Por pouco não teria lido a breve matéria sobre Manifesta! (acima), projeto de ocupação do Teatro Cacilda Becker (RJ) (equivocadamente chamado de “festival”), publicada no Segundo Caderno do jornal O Globo na terça-feira passada. Aluisio Flores, parceiro de criação, não me deixou perder essa oportunidade.

Parte da coluna Gente Boa, de Joaquim Ferreira dos Santos, a matéria intitulada “Não é para entender” junta-se ao coro daqueles que repudiam a dança contemporânea na medida em que esta nem sempre se apresenta transparente em suas referências e códigos.
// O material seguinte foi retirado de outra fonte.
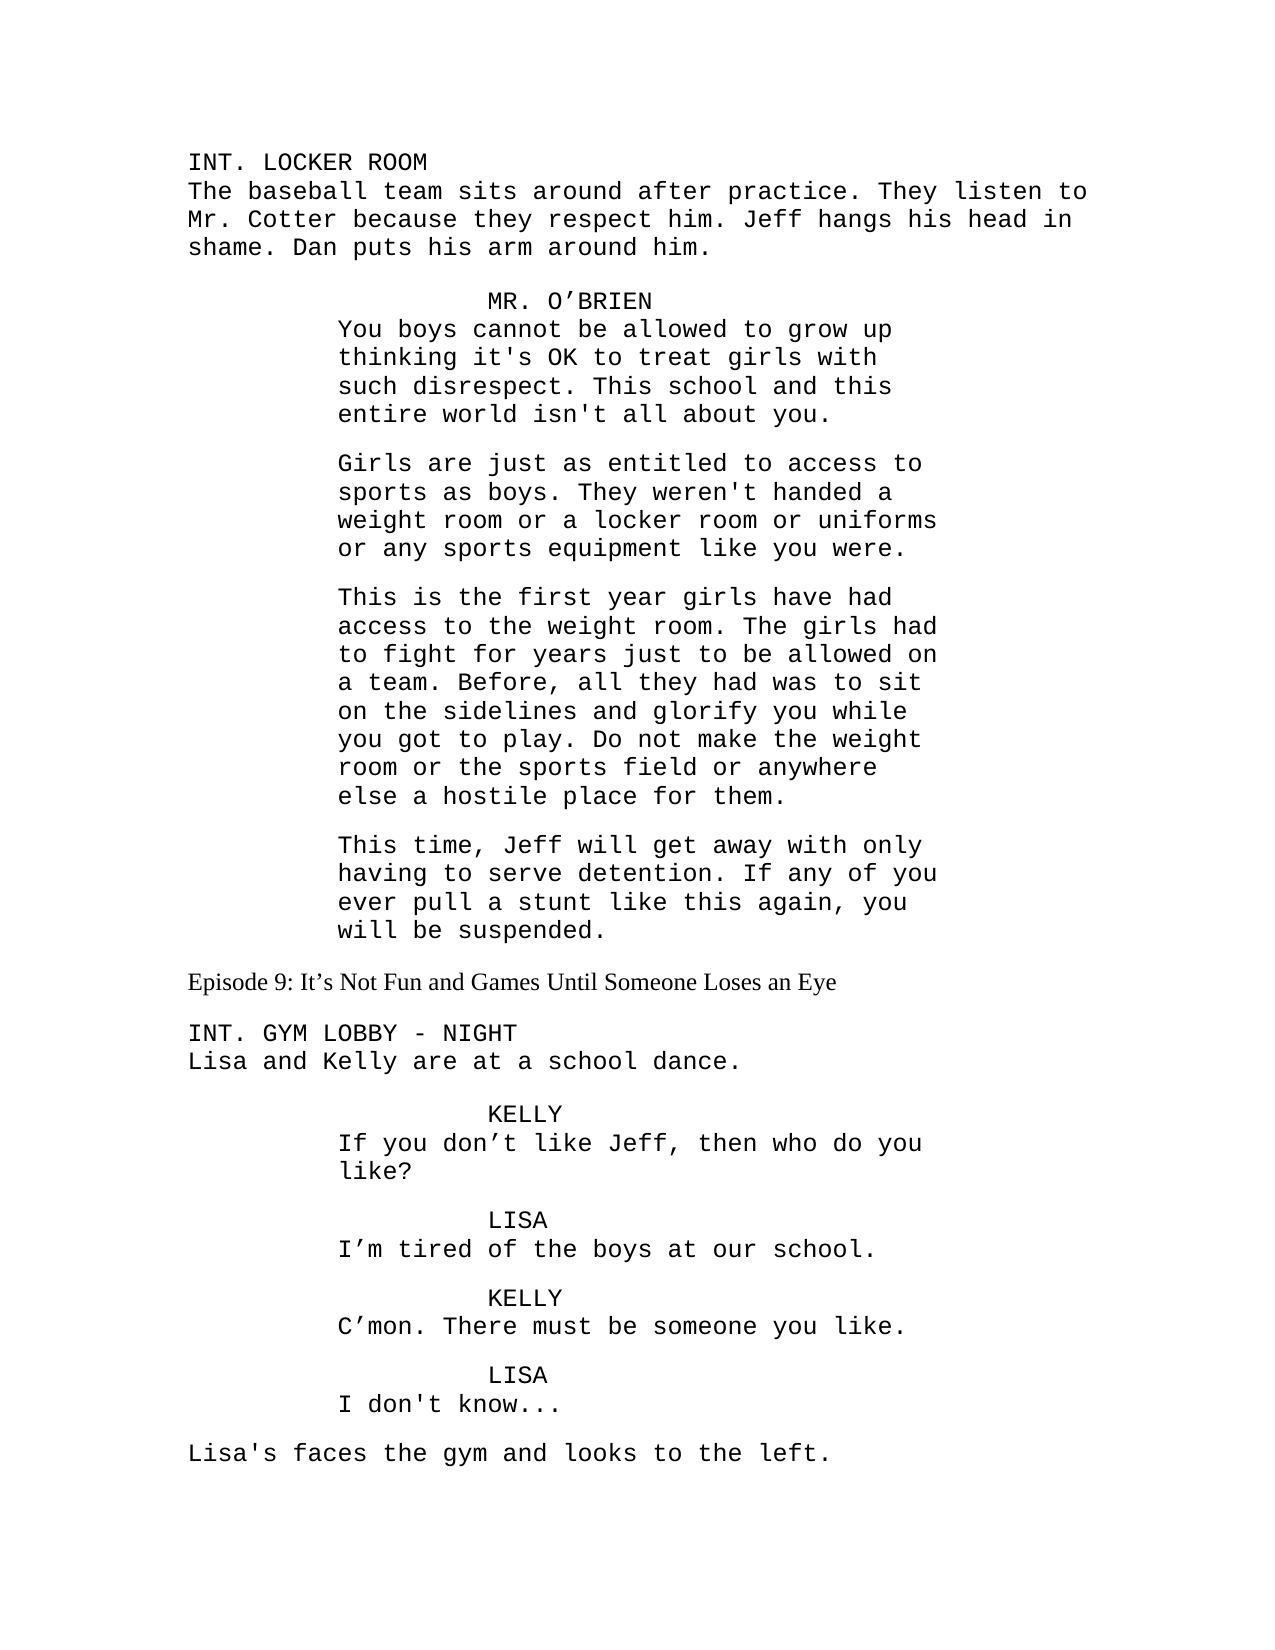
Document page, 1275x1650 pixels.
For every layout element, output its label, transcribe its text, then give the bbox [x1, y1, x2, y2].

text KELLY [187, 1102, 1087, 1130]
text Lisa and Kelly are at a school dance. [187, 1049, 1087, 1077]
text I don't know... [337, 1391, 937, 1419]
text You boys cannot be allowed to grow up thinking it's OK to treat girls with such disrespect. This school and this entire world isn't all about you. [337, 317, 937, 430]
subtitle Episode 9: It’s Not Fun and Games Until Someone Loses an Eye [187, 967, 1087, 995]
text This is the first year girls have had access to the weight room. The girls had to fight for years just to be allowed on a team. Before, all they had was to sit on the sidelines and glorify you while you got to play. Do not make the weight room or the sports field or anywhere else a hostile place for them. [337, 585, 937, 812]
text If you don’t like Jeff, then who do you like? [337, 1130, 937, 1187]
text LISA [187, 1363, 1087, 1391]
text This time, Jeff will get away with only having to serve detention. If any of you ever pull a stunt like this again, you will be suspended. [337, 832, 937, 946]
text Girls are just as entitled to access to sports as boys. They weren't handed a weight room or a locker room or uniforms or any sports equipment like you were. [337, 451, 937, 564]
text I’m tired of the boys at our school. [337, 1236, 937, 1264]
text LISA [187, 1208, 1087, 1236]
text MR. O’BRIEN [187, 288, 1087, 317]
text C’mon. There must be someone you like. [337, 1314, 937, 1342]
text The baseball team sits around after practice. They listen to Mr. Cotter because they respect him. Jeff hangs his head in shame. Dan puts his arm around him. [187, 178, 1087, 263]
text KELLY [187, 1285, 1087, 1314]
subtitle INT. GYM LOBBY - NIGHT [187, 1020, 1087, 1049]
subtitle INT. LOCKER ROOM [187, 150, 1087, 178]
text Lisa's faces the gym and looks to the left. [187, 1440, 1087, 1469]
Ou seja, persiste aquela velha e gasta noção de que trabalhos artísticos contemporâneos são necessariamente “experimentais”, sinônimos de superficialidade, falta de qualidade e acabamento, ou de inacessibilidade. Em linguagem mais popular, “coisa de maluco” ou “isso até meu filho de 2 anos faz!”.

Bem, nada disso é novidade, mas o fato é que, ao invés de estimular o debate, a matéria revela uma posição claramente sarcástica e de rechaço à dança contemporânea, às manifestações de arte “menos previsíveis”. Estas aspas, inclusive, aludem à uma suposta previsibilidade defendida pelo texto em questão: a de que a dança contemporânea não raro é incompreensível, uma falha imperdoável.

Não menos previsível, infelizmente, é o tom do texto. Idiotizante, refere-se aos possíveis membros da plateia como “amiguinhos” e debocha das explicações “excessivamente filosóficas” dos artistas. Fato é que, depois de um escândalo em maio de 2008, provocado por outra coluna (de Artur Xexéo, na revista de domingo do mesmo jornal), a dança contemporânea tem ganhado cada vez menos destaque no Segundo Caderno. Dança, desde então, resume-se frequentemente a espetáculos de companhias estrangeiras em passagem pela cidade, balé, ou apresentações e estreias das criações de Deborah Colker (pivô da comoção de 2008).

Outro exemplo de matéria controversa foi a capa do Segundo Caderno publicada em 7 de março deste ano, que, entre outras coisas, afirmava que poucos nomes surgiram na cena da dança carioca após a década de 90. Mais indignação por parte de alguns artistas e, em consequência, a reunião do Movimento Dança Carioca.

Mas a pergunta que não quer calar mesmo é a seguinte: por que usar o espaço do Caderno – tão caro e de tamanha visibilidade – para publicar um texto que não propõe nada além de desqualificar um evento de maneira desrespeitosa e pouco fundamentada?

2 comentários sobre “E o Segundo Caderno se Manifesta!, por André Bern

  1. ‎”Quem acha q arte existe necessariamente para ser “entendida” não devia estar escrevendo sobre arte. Incomodar, provocar, criar sensações, gerar reflexão… seja pelas vias do entendimento ou do estranhamento… tudo isso é arte… a visão reducionista da matéria mostra um jornalista doidinho pra fazer sucesso de forma irresponsável” A.B.